---------- Data provided

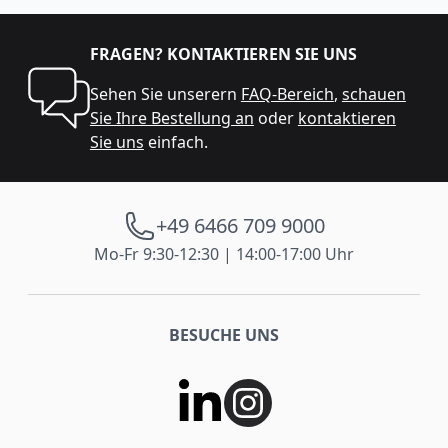
FRAGEN? KONTAKTIEREN SIE UNS
Sehen Sie unserern
FAQ-Bereich
,
schauen
Sie Ihre Bestellung an
oder
kontaktieren
Sie uns
einfach.
+49 6466 709 9000
Mo-Fr 9:30-12:30 | 14:00-17:00 Uhr
BESUCHE UNS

--------------------

Output the line holding "Sehen Sie unserern", then every later line through the end of the records above, exactly as given and nothing else.

| Written reply |
Sehen Sie unserern
FAQ-Bereich
,
schauen
Sie Ihre Bestellung an
oder
kontaktieren
Sie uns
einfach.
+49 6466 709 9000
Mo-Fr 9:30-12:30 | 14:00-17:00 Uhr
BESUCHE UNS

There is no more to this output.